Which, of course, they hardly talked about.

HOWARD MEGDAL: Akie and I are in the same place on this interview as well, though I don’t know Roberts’ music. With Norton, he stayed general enough to let Norton steer the discussion.

I loved the first question about Obama- how “not everyone knew” how historic his candidacy would be. Like, you know, Tavis Smiley.

Strange that Tavis is so quick to reference his many marathons run, but not his support of Hillary Clinton…

As for Roberts, he actually asked a few technical questions about the music. Where were these questions for the interview of Monk biographer? I suspect we both are most disappointed with that interview of them all.

Final Thoughts?

AKIE BERMISS:
Sure! I think Tavis Smiley is a nice guy. I mean, I don’t really know (he could be a raging asshole) but his on-screen persona is pretty charming. I don’t want to make this an incrimination of his character. I think if I called a plumber and Tavis Smiley showed up — I’d be pretty pleased. But I’m through with giving him any substantial intellectual cache. At least where MY being informed is concerned. Maybe beneath all the suits, ties, and smiles — there’s a clever and concerned journalist/interviewer screaming to be heard. But all I can see from where I’m sitting is a really nice guy who likes to talk to people.

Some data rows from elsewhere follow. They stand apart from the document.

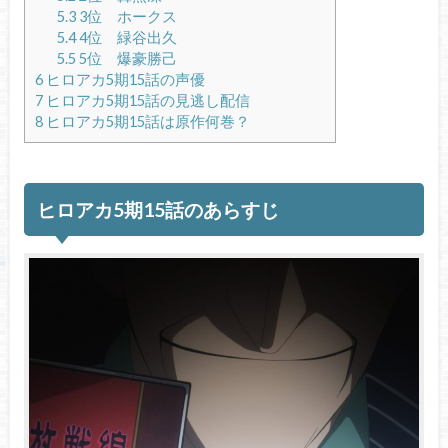
5.3
3位 ホークス
5.4
4位 緑谷出久
5.5
5位 爆豪勝己
6
ヒロアカ5期15話の声優
7
ヒロアカ5期15話の見逃し配信
8
ヒロアカ5期15話は原作何巻？
ヒロアカ5期15話のあらすじ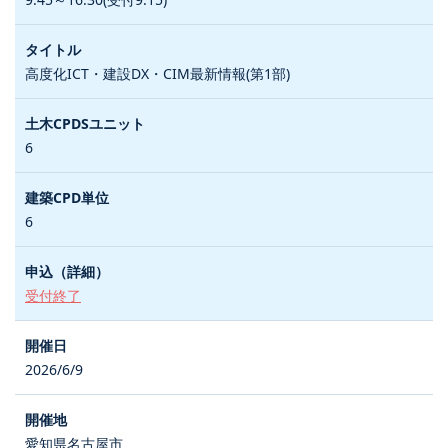
高度化ICT・建設DX・CIM最新情報(第1部)
6
6
受付終了
2026/6/9
愛知県名古屋市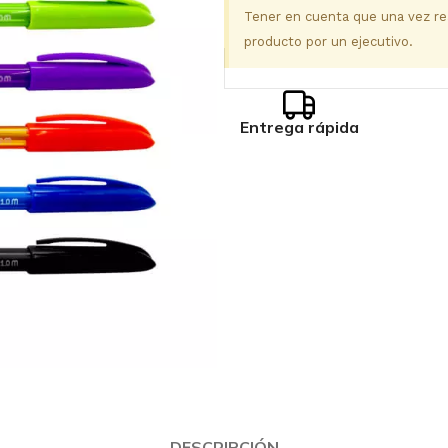
Tener en cuenta que una vez real
producto por un ejecutivo.
Entrega rápida
DESCRIPCIÓN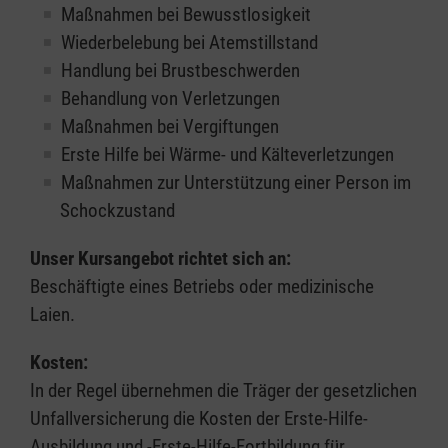
Maßnahmen bei Bewusstlosigkeit
Wiederbelebung bei Atemstillstand
Handlung bei Brustbeschwerden
Behandlung von Verletzungen
Maßnahmen bei Vergiftungen
Erste Hilfe bei Wärme- und Kälteverletzungen
Maßnahmen zur Unterstützung einer Person im
Schockzustand
Unser Kursangebot richtet sich an:
Beschäftigte eines Betriebs oder medizinische
Laien.
Kosten:
In der Regel übernehmen die Träger der gesetzlichen
Unfallversicherung die Kosten der Erste-Hilfe-
Ausbildung und -Erste-Hilfe-Fortbildung für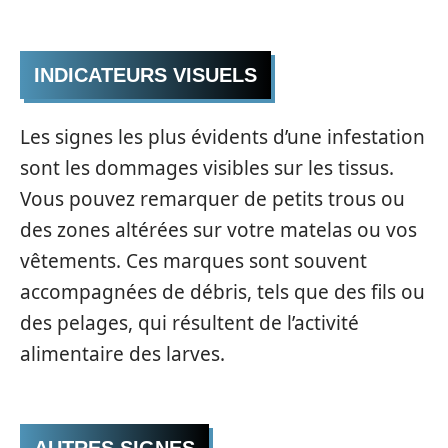
INDICATEURS VISUELS
Les signes les plus évidents d’une infestation
sont les dommages visibles sur les tissus.
Vous pouvez remarquer de petits trous ou
des zones altérées sur votre matelas ou vos
vêtements. Ces marques sont souvent
accompagnées de débris, tels que des fils ou
des pelages, qui résultent de l’activité
alimentaire des larves.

And that’s not enough for me condone his being on television.

Several times this week Smiley brought on an awesome guest and just bludgeoned them to death with his inane questions and pointless side-comments. So let this be a warning to all you who may one day BE on the Tavis Smiley show: don’t go one expecting to do a serious interview. I think the best guests this week either a) ignored Tavis’ weirdo improvisations, b) expected them and didn’t put too much stake in getting a real point across, or c) took over the interview and dominated it by speaking for big chunks of time without letting Tavis get a word in edgewise.

Finally, I began to wonder about midway through the week if I hadn’t figured out just what the underlying discomfort was for me. Everytime I watch the Tavis Smiley show I’m impressed by how interesting his guests are. I wonder if he isn’t also pretty impressed. And thinking, “Hey, I’ve got some pretty interesting guest. I must be pretty interesting!” And maybe that’s where he gets his maddening tangential question from — borne of a need to prove to his guests and his viewers that he, too, is interesting. Maybe he’s under the impression that most of us are watching to see Tavis and whoever his guest is — not, as it more probably the truth: we’re trying to see whoever his guest is, and avoid Tavis as much as possible.

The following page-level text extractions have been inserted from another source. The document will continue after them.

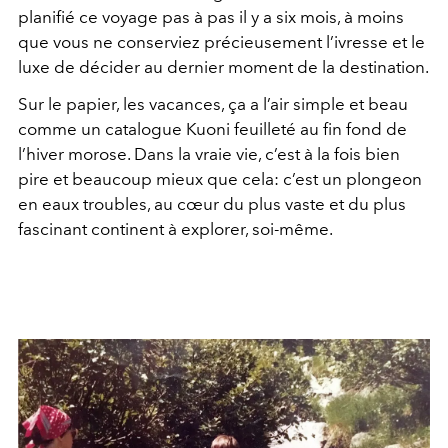
planifié ce voyage pas à pas il y a six mois, à moins
que vous ne conserviez précieusement l’ivresse et le
luxe de décider au dernier moment de la destination.
Sur le papier, les vacances, ça a l’air simple et beau
comme un catalogue Kuoni feuilleté au fin fond de
l’hiver morose. Dans la vraie vie, c’est à la fois bien
pire et beaucoup mieux que cela: c’est un plongeon
en eaux troubles, au cœur du plus vaste et du plus
fascinant continent à explorer, soi-même.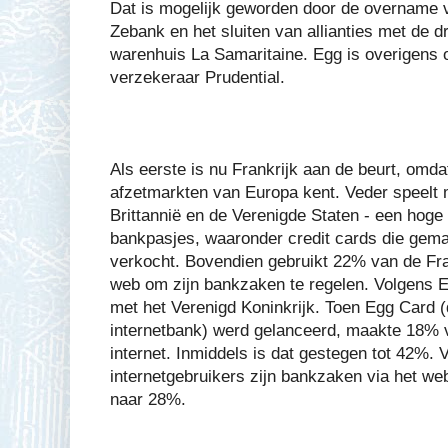
Dat is mogelijk geworden door de overname 
Zebank en het sluiten van allianties met de d
warenhuis La Samaritaine. Egg is overigens 
verzekeraar Prudential.
Als eerste is nu Frankrijk aan de beurt, omda
afzetmarkten van Europa kent. Veder speelt m
Brittannië en de Verenigde Staten - een hoge
bankpasjes, waaronder credit cards die gemak
verkocht. Bovendien gebruikt 22% van de Fra
web om zijn bankzaken te regelen. Volgens Eg
met het Verenigd Koninkrijk. Toen Egg Card (
internetbank) werd gelanceerd, maakte 18% v
internet. Inmiddels is dat gestegen tot 42%.
internetgebruikers zijn bankzaken via het we
naar 28%.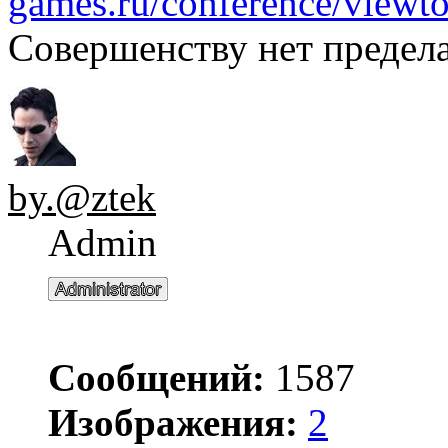
games.ru/conference/viewt
Совершенству нет предела.
by.@ztek
Admin
Сообщений:
1587
Изображения:
2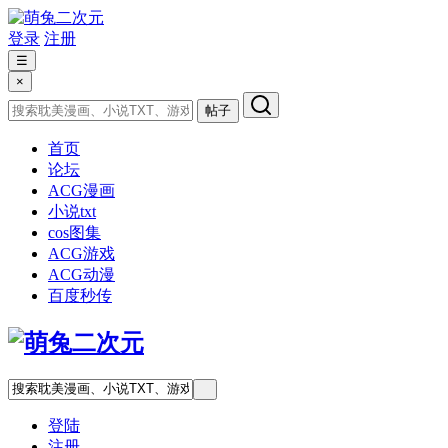
登录
注册
☰
×
帖子
首页
论坛
ACG漫画
小说txt
cos图集
ACG游戏
ACG动漫
百度秒传
登陆
注册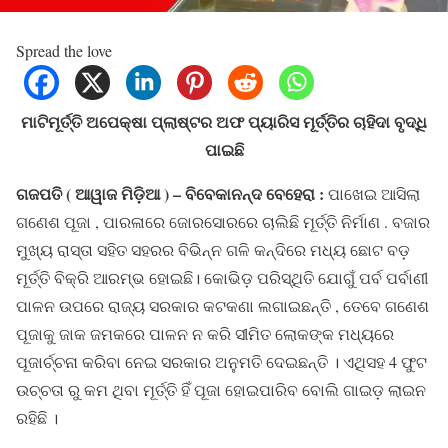
Spread the love
ମାଟିମୂର୍ତ୍ତି ଅପେକ୍ଷା ପ୍ଲାଷ୍ଟର ଅଫ ପ୍ୟାରିସ ମୂର୍ତ୍ତିର ଚାହିଦା ବୃଦ୍ଧି
ପାଇଛି
ଗଜପତି ( ଆୱାଜ ମିଡ଼ିଆ ) – ବିବେକାନନ୍ଦ ବେହେରା :
ପାଖେଇ ଆସିଲା
ଗଣେଶ ପୂଜା , ପାରଳାରେ ଜୋରସୋରରେ ଚାଲିଛି ମୂର୍ତ୍ତି ନିର୍ମାଣ . ବଜାର
ମୁଖ୍ୟ ରାସ୍ତା ସହିତ ସହରର ବିଭିନ୍ନ ଗଳି କନ୍ଦିରେ ମଧ୍ୟ ଛୋଟ ବଡ଼
ମୂର୍ତ୍ତି ବିକ୍ରି ଆରମ୍ଭ ହୋଇଛି। କୋଭିଡ଼ ପରିସ୍ଥିତି ଯୋଗୁଁ ପର୍ବ ପର୍ବାଣୀ
ପାଳନ ଉପରେ ରାଜ୍ୟ ସରକାର କଟକଣା ଲଗାଇଛନ୍ତି , ତେବେ ଗଣେଶ
ପୂଜାକୁ ଜାକ ଜମକରେ ପାଳନ ନ କରି ସୀମିତ ଲୋକଙ୍କ ମଧ୍ୟରେ
ପୂଜାର୍ଚ୍ଚନା କରିବା ନେଇ ସରକାର ଅନୁମତି ଦେଇଛନ୍ତି । ଏଥିସହ 4 ଫୁଟ
ଉଚ୍ଚତା ରୁ କମ ଥିବା ମୂର୍ତ୍ତି ହିଁ ପୂଜା ହୋଇପାରିବ ବୋଲି ଗାଇଡ଼ ଲାଇନ
ରହିଛି ।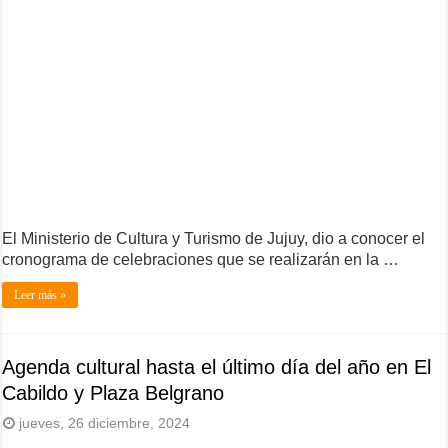
El Ministerio de Cultura y Turismo de Jujuy, dio a conocer el
cronograma de celebraciones que se realizarán en la …
Leer más »
Agenda cultural hasta el último día del año en El
Cabildo y Plaza Belgrano
jueves, 26 diciembre, 2024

But, hey, I wish him the best. Its not a BAD show. There are bad shows out there. Sometimes, late at night, when I’m all alone: I watch FOX News. There are some just plain BAD shows on there. Crappy hosts, insane guests, meaningless interviews, etc. Tavis is a hot and cold character. Sometimes he’s really on, and most of the time he’s pretty off.

He has, however, carved out his niche. And he doesn’t appear to be going anywhere. So I’m resigned to my natural Tavis Smiley Show tradition of watching at family gathering listening intermittently and most discussing more pressing issues like who’s going to clean the dishes and put away the left-overs.

HOWARD MEGDAL: At the end of the day, you’re a lot better off watching Charlie Rose. It’s a shame, too- like Akie said, Smiley gets such good guests. But I end up feeling like most shows are simply a missed opportunity.